I love donuts.
I’m especially partial to mini cinnamon sugar. Oh, and donuts branded as “Floopy’s” that I can find at any Lidl location here in Spain.
You know who else loves donuts? McDonalds.
So much so that Krispy Kreme and McDonalds engaged in a brief love affair.
However, this entanglement is a demonstrative example of how a DTC brand can fail in a wholesale partnership.
Brands pursue wholesale for access to consumers that they cannot reach on their own. Krispy Kreme has said repeatedly that widening access is its central challenge. As such, it re-jigged its hub-and-spoke supply chain to serve retail/grocery, c-store and, eventually, restaurant partners. McDonald’s has roughly 13,600 locations and that could mean a lot of access.
Retailers curate assortments from multiple brands and private label programs. Gaps in the assortment can be filled via selective partnerships. Although McDonald’s is not a multi-brand retailer, the logic still applies here. After trimming its McCafé pastry range, the chain still wanted an item to drive transaction sizes with a coffee purchase. There was a gap in the assortment and Krispy Kreme’s donut can be slotted in.
A nine-store pilot in Louisville expanded to 160 Kentucky restaurants by March 2023, with both companies claiming demand “exceeded expectations.”
(Not like the companies would publicly say anything to the contrary.)
The success turned into a nationwide agreement in 2024.
However, this ended up being a financial sink hole and the partnership was formally terminated on June 24th, 2025.
Here are three reasons why there was a major hole in this donut:
1 – Not all wholesale partners are created equally. Krispy Kreme selling a “super dozen” at Costco or an assorted 6-pack at Target doesn’t mean success in selling a single, fresh donut in a QSR setting. Different partners aim to serve different customer segments. Also, the requirements of doing business with a retail partner are different that a QSR one.

※

Task instructions: Reproduce the text on the Krispy Kreme and McDonald's donut partnership word for word, from start to finish.

※

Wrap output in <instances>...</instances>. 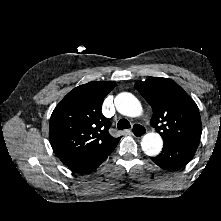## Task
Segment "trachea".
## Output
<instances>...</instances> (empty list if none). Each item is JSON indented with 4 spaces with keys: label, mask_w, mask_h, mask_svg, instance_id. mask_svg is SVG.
<instances>
[{
    "label": "trachea",
    "mask_w": 221,
    "mask_h": 221,
    "mask_svg": "<svg viewBox=\"0 0 221 221\" xmlns=\"http://www.w3.org/2000/svg\"><path fill=\"white\" fill-rule=\"evenodd\" d=\"M118 130L131 128V125L127 119H120L117 124Z\"/></svg>",
    "instance_id": "1"
}]
</instances>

※

Expected answer:
I love donuts.
I’m especially partial to mini cinnamon sugar. Oh, and donuts branded as “Floopy’s” that I can find at any Lidl location here in Spain.
You know who else loves donuts? McDonalds.
So much so that Krispy Kreme and McDonalds engaged in a brief love affair.
However, this entanglement is a demonstrative example of how a DTC brand can fail in a wholesale partnership.
Brands pursue wholesale for access to consumers that they cannot reach on their own. Krispy Kreme has said repeatedly that widening access is its central challenge. As such, it re-jigged its hub-and-spoke supply chain to serve retail/grocery, c-store and, eventually, restaurant partners. McDonald’s has roughly 13,600 locations and that could mean a lot of access.
Retailers curate assortments from multiple brands and private label programs. Gaps in the assortment can be filled via selective partnerships. Although McDonald’s is not a multi-brand retailer, the logic still applies here. After trimming its McCafé pastry range, the chain still wanted an item to drive transaction sizes with a coffee purchase. There was a gap in the assortment and Krispy Kreme’s donut can be slotted in.
A nine-store pilot in Louisville expanded to 160 Kentucky restaurants by March 2023, with both companies claiming demand “exceeded expectations.”
(Not like the companies would publicly say anything to the contrary.)
The success turned into a nationwide agreement in 2024.
However, this ended up being a financial sink hole and the partnership was formally terminated on June 24th, 2025.
Here are three reasons why there was a major hole in this donut:
1 – Not all wholesale partners are created equally. Krispy Kreme selling a “super dozen” at Costco or an assorted 6-pack at Target doesn’t mean success in selling a single, fresh donut in a QSR setting. Different partners aim to serve different customer segments. Also, the requirements of doing business with a retail partner are different that a QSR one.